**Exercise 1**: Please copy the records word for word, starting at their first line and ending after the line that contains "薪水用會維卡幣買東西。任何人趁現在投資價格還沒如火箭升空".

┌─ Extract

Hello everyone! I hope you all are doing well and staying safe in these crazy times we are living in. I, for one, have been learning to get out of my shell and dabbling in multiple different things, such as Calligraphy and YouTube. I've also been reading different genres of books that I've never really given a chance. For instance, I am not the first person who wants to read Pride & Prejudice or watch Downton Abbey. The Victorian era, old time, love story just doesn't appeal to me in the way a true crime or mystery novel does. But I did find myself reading the same kind of stories a lot this year, so I decided to go out of my comfort zone and read a couple of books that are out of my norm with the first book being The Love Note by Joanna Davidson Politano.

So when I first saw that this book was a Christian, Historical Fiction, Romance book, I wasn't sure how I was going to feel about it while reading to be honest. But the synopsis did sound appealing so I went for it. I ended up loving the whole concept of this book as it focuses on a woman that is wary of finding love and being a wife because she doesn't want that to get in the way of her career and dream of being a doctor. I feel like we do get a lot of these tropes in new media, but not in the sense that the woman wants to pursue her educations, it's more of she is a superhero and that's what she wants to be. Which that is fine, but a more realistic strong, independent woman who also wants love is someone we don't see all the time.

This leads me into loving the main character, Willa Duvall. I feel like women who are career driven and focused are portrayed as these older spinsters who care about only their work and nothing else. That is not true in Politano's book. We find that the main character has a compassionate heart towards everyone around her. She admires horses, she loves her father and she is helpful. She isn't this stereotypical business woman. Willa also wants to find love, but because it's 1865 and people had pretty strict ideals of what a man and a woman's place was in this world, she did not think anyone would let her be her while still being a wife. It's interesting to see how this character deals with her wants and her needs.

└─
┌─ Provided data

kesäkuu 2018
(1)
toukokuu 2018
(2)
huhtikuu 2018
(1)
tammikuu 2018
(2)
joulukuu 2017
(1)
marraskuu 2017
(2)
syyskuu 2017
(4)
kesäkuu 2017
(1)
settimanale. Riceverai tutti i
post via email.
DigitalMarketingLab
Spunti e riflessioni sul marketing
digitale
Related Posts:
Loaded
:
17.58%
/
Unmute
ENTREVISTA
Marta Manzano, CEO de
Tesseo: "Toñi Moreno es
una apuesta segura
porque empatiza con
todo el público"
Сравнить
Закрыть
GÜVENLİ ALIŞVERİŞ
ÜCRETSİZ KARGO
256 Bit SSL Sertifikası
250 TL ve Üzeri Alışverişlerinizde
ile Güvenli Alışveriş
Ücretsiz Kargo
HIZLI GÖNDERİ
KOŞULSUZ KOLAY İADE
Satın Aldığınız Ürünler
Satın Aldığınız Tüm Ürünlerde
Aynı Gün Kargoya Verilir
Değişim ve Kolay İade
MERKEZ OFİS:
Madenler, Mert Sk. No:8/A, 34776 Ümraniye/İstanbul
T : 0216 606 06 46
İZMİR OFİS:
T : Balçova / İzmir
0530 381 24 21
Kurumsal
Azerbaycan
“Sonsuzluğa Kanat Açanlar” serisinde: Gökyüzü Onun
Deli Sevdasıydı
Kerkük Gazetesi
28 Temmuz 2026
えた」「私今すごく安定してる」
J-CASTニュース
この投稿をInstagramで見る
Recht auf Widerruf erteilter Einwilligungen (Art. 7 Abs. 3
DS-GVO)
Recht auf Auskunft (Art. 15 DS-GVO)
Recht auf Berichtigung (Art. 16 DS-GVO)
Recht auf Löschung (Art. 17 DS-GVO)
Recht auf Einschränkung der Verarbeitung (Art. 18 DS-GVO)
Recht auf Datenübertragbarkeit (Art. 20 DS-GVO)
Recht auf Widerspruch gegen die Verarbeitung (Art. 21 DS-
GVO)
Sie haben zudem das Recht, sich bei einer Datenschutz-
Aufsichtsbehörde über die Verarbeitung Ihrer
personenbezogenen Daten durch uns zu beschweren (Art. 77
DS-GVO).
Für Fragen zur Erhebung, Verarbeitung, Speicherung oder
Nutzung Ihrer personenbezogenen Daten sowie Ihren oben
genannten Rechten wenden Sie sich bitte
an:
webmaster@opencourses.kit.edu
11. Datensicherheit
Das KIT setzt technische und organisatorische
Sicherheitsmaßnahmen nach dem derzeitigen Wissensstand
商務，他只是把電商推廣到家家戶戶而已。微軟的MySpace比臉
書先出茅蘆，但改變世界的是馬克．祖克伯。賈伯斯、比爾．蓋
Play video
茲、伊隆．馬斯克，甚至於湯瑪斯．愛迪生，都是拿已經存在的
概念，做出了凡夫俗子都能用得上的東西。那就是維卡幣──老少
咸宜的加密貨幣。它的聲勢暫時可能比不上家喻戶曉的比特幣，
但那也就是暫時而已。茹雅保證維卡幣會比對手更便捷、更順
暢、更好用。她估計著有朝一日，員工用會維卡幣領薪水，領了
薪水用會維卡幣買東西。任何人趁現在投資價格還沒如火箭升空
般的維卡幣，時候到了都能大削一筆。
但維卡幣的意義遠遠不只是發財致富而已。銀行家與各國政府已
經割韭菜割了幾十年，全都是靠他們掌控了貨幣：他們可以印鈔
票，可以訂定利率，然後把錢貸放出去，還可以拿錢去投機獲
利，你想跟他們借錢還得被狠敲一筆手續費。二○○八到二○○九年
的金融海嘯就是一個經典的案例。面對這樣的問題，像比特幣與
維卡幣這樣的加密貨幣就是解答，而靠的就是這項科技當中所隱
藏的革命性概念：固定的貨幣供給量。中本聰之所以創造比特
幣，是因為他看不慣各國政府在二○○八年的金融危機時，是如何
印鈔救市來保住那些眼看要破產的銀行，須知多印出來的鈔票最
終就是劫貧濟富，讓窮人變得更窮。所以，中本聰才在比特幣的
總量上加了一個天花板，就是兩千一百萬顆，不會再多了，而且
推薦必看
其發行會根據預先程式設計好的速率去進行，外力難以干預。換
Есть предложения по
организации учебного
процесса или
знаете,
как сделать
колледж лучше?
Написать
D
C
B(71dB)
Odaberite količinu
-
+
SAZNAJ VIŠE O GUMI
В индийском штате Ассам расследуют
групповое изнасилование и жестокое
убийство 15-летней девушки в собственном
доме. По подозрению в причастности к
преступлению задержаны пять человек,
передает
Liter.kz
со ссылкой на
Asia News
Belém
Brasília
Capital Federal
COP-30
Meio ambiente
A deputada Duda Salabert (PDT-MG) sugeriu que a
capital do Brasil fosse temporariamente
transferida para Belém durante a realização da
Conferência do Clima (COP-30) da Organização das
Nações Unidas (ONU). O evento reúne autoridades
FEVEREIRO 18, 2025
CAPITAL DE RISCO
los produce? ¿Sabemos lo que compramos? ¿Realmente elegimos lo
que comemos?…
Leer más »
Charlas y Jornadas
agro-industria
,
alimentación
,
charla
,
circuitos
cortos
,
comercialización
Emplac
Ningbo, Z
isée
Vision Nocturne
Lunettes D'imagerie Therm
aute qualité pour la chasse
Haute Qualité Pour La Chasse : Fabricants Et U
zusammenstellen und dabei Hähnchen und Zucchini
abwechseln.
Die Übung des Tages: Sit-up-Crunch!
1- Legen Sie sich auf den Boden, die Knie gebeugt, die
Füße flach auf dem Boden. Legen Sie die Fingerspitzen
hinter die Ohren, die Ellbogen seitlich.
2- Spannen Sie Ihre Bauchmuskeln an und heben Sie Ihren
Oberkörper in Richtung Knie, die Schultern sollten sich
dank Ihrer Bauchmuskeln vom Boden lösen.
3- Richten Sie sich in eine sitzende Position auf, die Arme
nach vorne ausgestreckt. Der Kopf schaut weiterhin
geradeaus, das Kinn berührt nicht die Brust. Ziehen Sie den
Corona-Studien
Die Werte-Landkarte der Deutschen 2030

└─

**Exercise 2**: In the book review, what categories does the writer say The Love Note belongs to when first seeing it?

**Written response 1**:
kesäkuu 2018
(1)
toukokuu 2018
(2)
huhtikuu 2018
(1)
tammikuu 2018
(2)
joulukuu 2017
(1)
marraskuu 2017
(2)
syyskuu 2017
(4)
kesäkuu 2017
(1)
settimanale. Riceverai tutti i
post via email.
DigitalMarketingLab
Spunti e riflessioni sul marketing
digitale
Related Posts:
Loaded
:
17.58%
/
Unmute
ENTREVISTA
Marta Manzano, CEO de
Tesseo: "Toñi Moreno es
una apuesta segura
porque empatiza con
todo el público"
Сравнить
Закрыть
GÜVENLİ ALIŞVERİŞ
ÜCRETSİZ KARGO
256 Bit SSL Sertifikası
250 TL ve Üzeri Alışverişlerinizde
ile Güvenli Alışveriş
Ücretsiz Kargo
HIZLI GÖNDERİ
KOŞULSUZ KOLAY İADE
Satın Aldığınız Ürünler
Satın Aldığınız Tüm Ürünlerde
Aynı Gün Kargoya Verilir
Değişim ve Kolay İade
MERKEZ OFİS:
Madenler, Mert Sk. No:8/A, 34776 Ümraniye/İstanbul
T : 0216 606 06 46
İZMİR OFİS:
T : Balçova / İzmir
0530 381 24 21
Kurumsal
Azerbaycan
“Sonsuzluğa Kanat Açanlar” serisinde: Gökyüzü Onun
Deli Sevdasıydı
Kerkük Gazetesi
28 Temmuz 2026
えた」「私今すごく安定してる」
J-CASTニュース
この投稿をInstagramで見る
Recht auf Widerruf erteilter Einwilligungen (Art. 7 Abs. 3
DS-GVO)
Recht auf Auskunft (Art. 15 DS-GVO)
Recht auf Berichtigung (Art. 16 DS-GVO)
Recht auf Löschung (Art. 17 DS-GVO)
Recht auf Einschränkung der Verarbeitung (Art. 18 DS-GVO)
Recht auf Datenübertragbarkeit (Art. 20 DS-GVO)
Recht auf Widerspruch gegen die Verarbeitung (Art. 21 DS-
GVO)
Sie haben zudem das Recht, sich bei einer Datenschutz-
Aufsichtsbehörde über die Verarbeitung Ihrer
personenbezogenen Daten durch uns zu beschweren (Art. 77
DS-GVO).
Für Fragen zur Erhebung, Verarbeitung, Speicherung oder
Nutzung Ihrer personenbezogenen Daten sowie Ihren oben
genannten Rechten wenden Sie sich bitte
an:
webmaster@opencourses.kit.edu
11. Datensicherheit
Das KIT setzt technische und organisatorische
Sicherheitsmaßnahmen nach dem derzeitigen Wissensstand
商務，他只是把電商推廣到家家戶戶而已。微軟的MySpace比臉
書先出茅蘆，但改變世界的是馬克．祖克伯。賈伯斯、比爾．蓋
Play video
茲、伊隆．馬斯克，甚至於湯瑪斯．愛迪生，都是拿已經存在的
概念，做出了凡夫俗子都能用得上的東西。那就是維卡幣──老少
咸宜的加密貨幣。它的聲勢暫時可能比不上家喻戶曉的比特幣，
但那也就是暫時而已。茹雅保證維卡幣會比對手更便捷、更順
暢、更好用。她估計著有朝一日，員工用會維卡幣領薪水，領了
薪水用會維卡幣買東西。任何人趁現在投資價格還沒如火箭升空

**Written response 2**:
- Christian
- Historical Fiction
- Romance